Batı’da yayınını aksatmadan sürdüren asırlık dergiler vardır. Bir muhitin kültürel değerlerinin önemi ve özelliği bunlarla ölçülmektedir. Bizde maalesef bu şekilde oturmuş ve zamana karşı direnerek varlığını sürdüren dergiler pek fazla yoktur. “Şehir ve Kültür Dergisi”, bu yüzden önem taşımaktadır. Yakın bir gelecekte 10.yayın yılını kutlayacağımız bu dergi var ise, Mehmet Kamil Berse’nin fedakârlığıyla vardır. Beni kendisine bağlayan da bu samimi duruşu olmuştur.(Muhsin İlyas Subaşı, DOSTLAR MECLİSİ, Post Yayınları-İstanbul; 2023, s.217)
Burada yeri gelmişken bir önemli hususun da dile getirilmesinde faya görüyorum: bizim irfan kültürümüzde “Marifet iltifata tabidir” temel esprisi vardır. Bu ifade, hizmet verenlerin önüne açan besleyici bir vefa işaretidir. Yürütülen bir hizmetin bizi yücelten değerlere katkısını dikkate alamayan yalnızlaşmış insanların vahim çözülüşünün de işaretidir bu. Kışın kavurucu soğuğunda, yazın yakıcı sıcağında her ay aksatılmadan masanızın üzerine konulan böyle kıymetli bir esere; emeğiyle, teriyle, parasıyla katkı sağlayan insanlara sahip çıkmasını bilmeyen hiçbir toplum geleceğinin güvencesini taşıyamaz! Bakınız, bu ülkede onlarca köşe yazarı vardır. Her gün bunların yüzlerce söz anaforuyla muhatabız. Bunların birçoğunun masasına da bu derginin gelmiş olmasına rağmen, siyasetin kokuşmuş dolayısıyla çürümüş handikaplarıyla boğuşan bu insanlardan bu dergi için kaç satır yazı okudunuz? Bu dergide yayınlanan çok ilginç makalelerden söz eden kaç düşünce adamına rastlarsınız.

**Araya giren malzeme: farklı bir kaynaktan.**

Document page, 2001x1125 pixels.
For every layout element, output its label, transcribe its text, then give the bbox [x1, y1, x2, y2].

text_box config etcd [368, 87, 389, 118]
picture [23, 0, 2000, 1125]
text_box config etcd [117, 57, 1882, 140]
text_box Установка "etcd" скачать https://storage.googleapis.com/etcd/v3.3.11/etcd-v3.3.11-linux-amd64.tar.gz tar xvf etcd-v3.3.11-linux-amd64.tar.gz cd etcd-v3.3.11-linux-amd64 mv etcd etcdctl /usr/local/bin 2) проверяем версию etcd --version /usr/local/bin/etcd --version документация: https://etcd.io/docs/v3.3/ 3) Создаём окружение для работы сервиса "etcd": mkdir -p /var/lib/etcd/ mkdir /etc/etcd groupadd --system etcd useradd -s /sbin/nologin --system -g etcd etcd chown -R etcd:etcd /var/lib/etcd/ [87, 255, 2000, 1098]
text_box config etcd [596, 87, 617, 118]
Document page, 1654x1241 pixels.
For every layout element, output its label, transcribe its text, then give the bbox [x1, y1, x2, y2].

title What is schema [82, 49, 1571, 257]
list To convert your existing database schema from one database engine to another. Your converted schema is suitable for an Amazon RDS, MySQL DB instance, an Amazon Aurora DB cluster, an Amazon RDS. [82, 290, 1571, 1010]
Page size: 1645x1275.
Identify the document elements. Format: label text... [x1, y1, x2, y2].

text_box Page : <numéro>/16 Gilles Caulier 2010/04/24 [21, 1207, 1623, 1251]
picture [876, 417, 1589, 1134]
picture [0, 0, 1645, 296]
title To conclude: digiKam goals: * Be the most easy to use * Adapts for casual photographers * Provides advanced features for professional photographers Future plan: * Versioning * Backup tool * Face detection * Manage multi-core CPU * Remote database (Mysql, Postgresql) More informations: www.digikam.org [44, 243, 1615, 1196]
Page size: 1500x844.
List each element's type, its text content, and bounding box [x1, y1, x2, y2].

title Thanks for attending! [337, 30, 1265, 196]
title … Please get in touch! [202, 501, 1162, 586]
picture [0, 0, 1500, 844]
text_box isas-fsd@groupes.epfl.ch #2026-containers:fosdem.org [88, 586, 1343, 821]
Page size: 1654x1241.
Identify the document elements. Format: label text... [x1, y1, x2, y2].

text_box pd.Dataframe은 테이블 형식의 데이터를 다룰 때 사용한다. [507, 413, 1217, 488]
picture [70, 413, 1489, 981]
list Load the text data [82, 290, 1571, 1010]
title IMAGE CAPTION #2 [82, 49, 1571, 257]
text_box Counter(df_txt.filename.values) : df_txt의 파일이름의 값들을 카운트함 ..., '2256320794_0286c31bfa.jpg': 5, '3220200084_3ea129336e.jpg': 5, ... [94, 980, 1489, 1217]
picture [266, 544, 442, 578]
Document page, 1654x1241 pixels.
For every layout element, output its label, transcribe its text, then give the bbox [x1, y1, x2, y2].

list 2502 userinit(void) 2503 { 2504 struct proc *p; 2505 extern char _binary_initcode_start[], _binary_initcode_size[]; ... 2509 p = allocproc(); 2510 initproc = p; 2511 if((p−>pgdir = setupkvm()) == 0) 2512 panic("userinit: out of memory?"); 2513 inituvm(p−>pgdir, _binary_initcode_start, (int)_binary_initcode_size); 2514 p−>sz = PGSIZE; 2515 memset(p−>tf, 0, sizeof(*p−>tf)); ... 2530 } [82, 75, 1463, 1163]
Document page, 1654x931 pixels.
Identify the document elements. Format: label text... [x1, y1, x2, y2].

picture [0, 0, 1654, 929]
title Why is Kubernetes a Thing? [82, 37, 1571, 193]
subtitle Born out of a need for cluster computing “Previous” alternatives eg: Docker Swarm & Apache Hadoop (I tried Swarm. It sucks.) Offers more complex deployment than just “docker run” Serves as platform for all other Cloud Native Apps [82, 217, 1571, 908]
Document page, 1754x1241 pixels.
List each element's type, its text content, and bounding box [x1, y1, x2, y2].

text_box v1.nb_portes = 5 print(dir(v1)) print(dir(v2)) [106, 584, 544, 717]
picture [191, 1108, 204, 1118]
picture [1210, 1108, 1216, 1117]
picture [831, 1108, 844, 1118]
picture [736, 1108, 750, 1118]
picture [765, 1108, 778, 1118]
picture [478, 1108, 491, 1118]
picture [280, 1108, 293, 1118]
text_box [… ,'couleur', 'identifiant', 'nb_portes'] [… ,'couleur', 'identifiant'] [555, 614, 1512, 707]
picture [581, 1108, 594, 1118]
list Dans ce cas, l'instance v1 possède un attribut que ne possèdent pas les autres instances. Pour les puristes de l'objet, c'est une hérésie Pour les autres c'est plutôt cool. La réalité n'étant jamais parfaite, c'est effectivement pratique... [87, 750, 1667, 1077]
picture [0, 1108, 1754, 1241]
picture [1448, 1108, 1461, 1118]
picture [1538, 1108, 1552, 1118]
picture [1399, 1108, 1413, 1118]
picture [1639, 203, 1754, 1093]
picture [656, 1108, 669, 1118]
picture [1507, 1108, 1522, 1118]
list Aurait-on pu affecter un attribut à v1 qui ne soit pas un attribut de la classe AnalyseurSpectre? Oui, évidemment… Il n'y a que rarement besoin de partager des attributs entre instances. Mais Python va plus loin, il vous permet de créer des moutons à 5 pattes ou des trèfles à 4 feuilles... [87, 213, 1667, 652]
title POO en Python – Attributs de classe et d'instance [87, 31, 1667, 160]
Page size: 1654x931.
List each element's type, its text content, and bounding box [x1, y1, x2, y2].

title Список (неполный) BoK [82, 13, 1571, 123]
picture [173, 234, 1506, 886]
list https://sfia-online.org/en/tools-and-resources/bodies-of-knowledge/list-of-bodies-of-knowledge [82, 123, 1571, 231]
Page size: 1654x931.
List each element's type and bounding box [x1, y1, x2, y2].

Bir toplum şehir kültürüyle yücelir ve gelişir. Toplumun kalıcılığı şehirlerin geleceğe güven veren ihtişamıyla orantılıdır. Şehrin ruhunu yenileyen, o ruhun yaşanan olumsuzluklara rağmen diriltici bir özsuyunu taşıyan bu dergiler varoluş sebebimiz değil midir? Şehir aristokrasisinin yabancılaşmış bir içgüdü tahrikiyle hayatını sürdürmesi karşısında, bize geleceğimizin kaygılarını veren bu tür yayınlar ve onlara hayat veren bu tür fedakâr insanlardır. Değilse, benim yayımlanan “Dostlar Meclisi” kitabımda, Mehmet Kamil Berse’nin bu çabasını Muhsin İlyas görüyor bak işte diye yer almamıştır. Onun niyetinin arkasındaki ‘rızayı bari’ ve ülkemizi yücelten değerlerinin korunması ideali her türlü takdirin üzerindedir.